Collected data:
______________________________

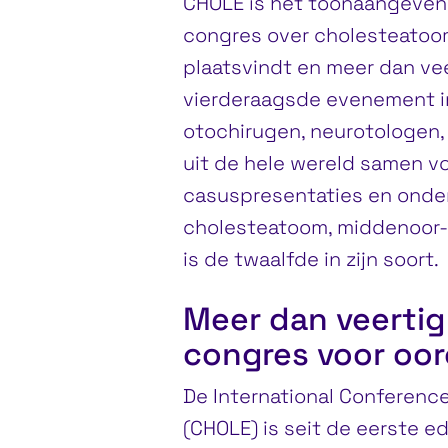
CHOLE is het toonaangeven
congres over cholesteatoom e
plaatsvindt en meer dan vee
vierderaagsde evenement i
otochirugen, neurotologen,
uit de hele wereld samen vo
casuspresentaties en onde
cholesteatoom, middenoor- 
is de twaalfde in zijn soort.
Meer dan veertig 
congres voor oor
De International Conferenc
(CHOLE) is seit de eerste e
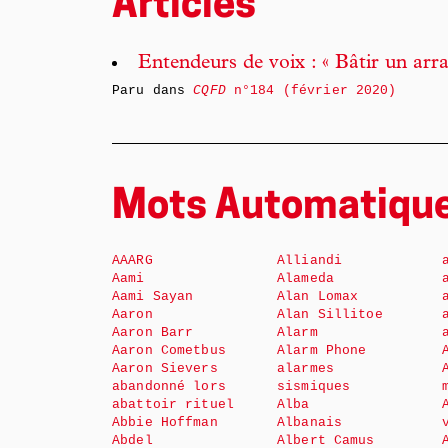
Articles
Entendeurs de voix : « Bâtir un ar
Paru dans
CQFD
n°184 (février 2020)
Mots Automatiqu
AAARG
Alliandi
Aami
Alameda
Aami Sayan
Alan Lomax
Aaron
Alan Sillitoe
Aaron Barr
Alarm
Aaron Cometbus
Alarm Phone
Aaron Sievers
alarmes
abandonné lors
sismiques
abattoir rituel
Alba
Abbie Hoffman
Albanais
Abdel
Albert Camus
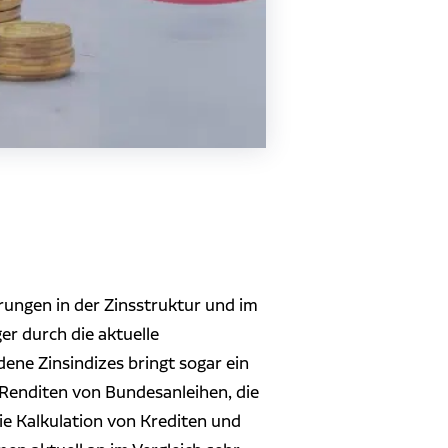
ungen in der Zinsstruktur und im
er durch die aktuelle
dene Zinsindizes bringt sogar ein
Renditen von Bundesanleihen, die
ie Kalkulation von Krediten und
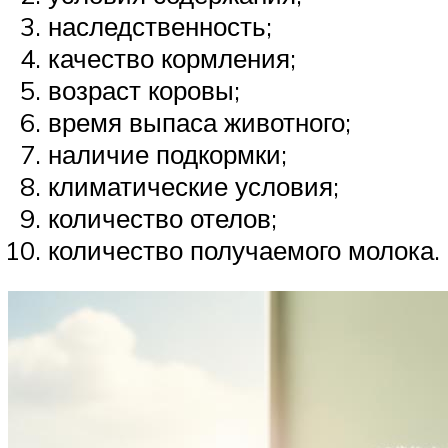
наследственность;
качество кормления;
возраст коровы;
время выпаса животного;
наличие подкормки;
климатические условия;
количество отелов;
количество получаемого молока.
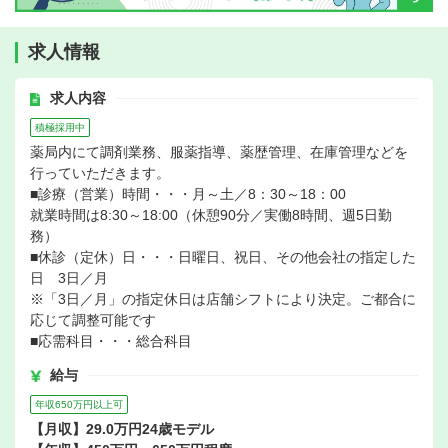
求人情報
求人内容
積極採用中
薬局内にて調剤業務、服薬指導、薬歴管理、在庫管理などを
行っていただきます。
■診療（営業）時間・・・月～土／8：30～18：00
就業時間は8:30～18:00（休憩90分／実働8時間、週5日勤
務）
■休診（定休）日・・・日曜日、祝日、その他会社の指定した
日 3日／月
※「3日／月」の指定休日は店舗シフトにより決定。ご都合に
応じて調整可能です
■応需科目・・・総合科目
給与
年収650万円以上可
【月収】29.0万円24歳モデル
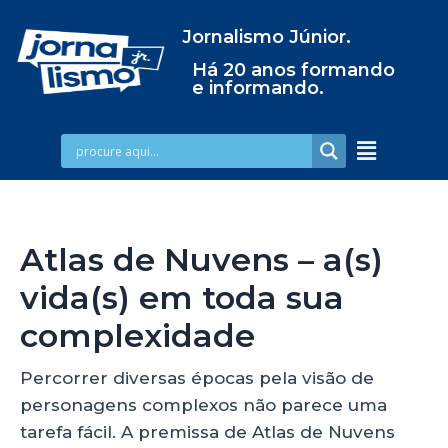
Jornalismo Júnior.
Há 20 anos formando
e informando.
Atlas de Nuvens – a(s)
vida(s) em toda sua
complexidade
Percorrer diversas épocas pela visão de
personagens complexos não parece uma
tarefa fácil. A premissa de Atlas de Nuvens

______________________________

PROBLEM TO WORK ON: Within the entries above, find the string "Nuvens" and return each line that holds it.

ANSWER TO THE EXERCISE:
Atlas de Nuvens – a(s)
tarefa fácil. A premissa de Atlas de Nuvens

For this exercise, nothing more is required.